Rice bran also contains very high concentrations of B-complex vitamins. The B vitamins are vital to the health of the entire body but especially for the health of the nervous system and brain. Rice bran also contains beta carotene, a precursor of Vitamin A, and other carotenoids as well as most of the important minerals (low in Ca) and fiber.

Processing of Rice

Under normal milling conditions, when brown rice is milled to white rice, the oil in the germ and a potent lipase enzyme found on the surface of the bran come into contact with each other. The lipase enzyme, causes very rapid hydrolysis of the oil, converting it into glycerol and free fatty acid (FFA) and quickly renders it unsuitable as a food or animal feed. As the free fatty acid content increases, the rice bran becomes unpalatable. At normal room temperature, the FFA concentration increases to 7-8% within 24 hours, and, thereafter, increases at the rate of approximately 4-5% per day. Rice bran is unfit for human consumption when FFA concentration increases above 5%, typically within 12 hours of milling. Once the FFA concentration exceeds 12%, it becomes unsuitable even for cattle feed, the lowest economic use available to most crop byproducts.
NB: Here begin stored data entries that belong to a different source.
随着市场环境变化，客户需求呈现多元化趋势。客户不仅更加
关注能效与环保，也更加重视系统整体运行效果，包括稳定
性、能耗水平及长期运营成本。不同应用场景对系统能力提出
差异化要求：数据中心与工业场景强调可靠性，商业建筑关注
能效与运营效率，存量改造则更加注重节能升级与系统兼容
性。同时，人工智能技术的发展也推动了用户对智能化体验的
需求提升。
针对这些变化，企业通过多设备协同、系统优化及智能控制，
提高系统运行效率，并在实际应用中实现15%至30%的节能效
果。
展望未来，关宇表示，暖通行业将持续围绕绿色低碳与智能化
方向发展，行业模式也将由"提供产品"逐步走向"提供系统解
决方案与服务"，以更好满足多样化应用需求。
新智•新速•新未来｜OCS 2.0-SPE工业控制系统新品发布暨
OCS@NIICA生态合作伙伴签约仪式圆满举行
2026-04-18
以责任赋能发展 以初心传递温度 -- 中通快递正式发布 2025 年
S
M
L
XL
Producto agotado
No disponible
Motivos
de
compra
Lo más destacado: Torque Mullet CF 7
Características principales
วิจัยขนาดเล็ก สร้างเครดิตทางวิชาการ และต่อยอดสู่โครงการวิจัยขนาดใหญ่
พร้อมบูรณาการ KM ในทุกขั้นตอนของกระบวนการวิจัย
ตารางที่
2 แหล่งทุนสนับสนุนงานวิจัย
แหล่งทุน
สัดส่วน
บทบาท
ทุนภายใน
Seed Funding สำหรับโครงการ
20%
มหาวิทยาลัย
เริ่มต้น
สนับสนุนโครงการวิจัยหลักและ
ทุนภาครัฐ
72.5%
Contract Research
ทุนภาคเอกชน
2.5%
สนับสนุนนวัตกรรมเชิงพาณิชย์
Heat, which will deactivate the lipase enzyme, serves as the basis for most stabilization processes. Parboiled (or “converted”) rice is subjected to soaking and steaming prior to being dried and milled. This process softens the rice kernel and reduces the problem of lipase-induced hydrolysis. The bran produced from parboiled rice, however, is only semi-stabilized and can spoil in 20 days or less. The parboiling process also destroys most of the intrinsic nutritional value of the bran by destroying or leeching out the beneficial nutrients residing in the bran.

There have been numerous attempts to develop alternative rice bran stabilization processes that deactivate the lipase enzyme using chemicals, microwave heating, and variants on extrusion technology. However, we have succeeded in creating truly stable rice bran while maintaining nutrient values. During our process, the bran is sterilized, a process that kills the fungal and microbial spores, rendering the rice bran safe for human consumption or as an animal feed. Independent analyses have determined that NATURAL GLO® Stabilized Rice Bran has FFA and peroxide levels that are significantly lower than other rice brans immediately after processing and remain much lower over time.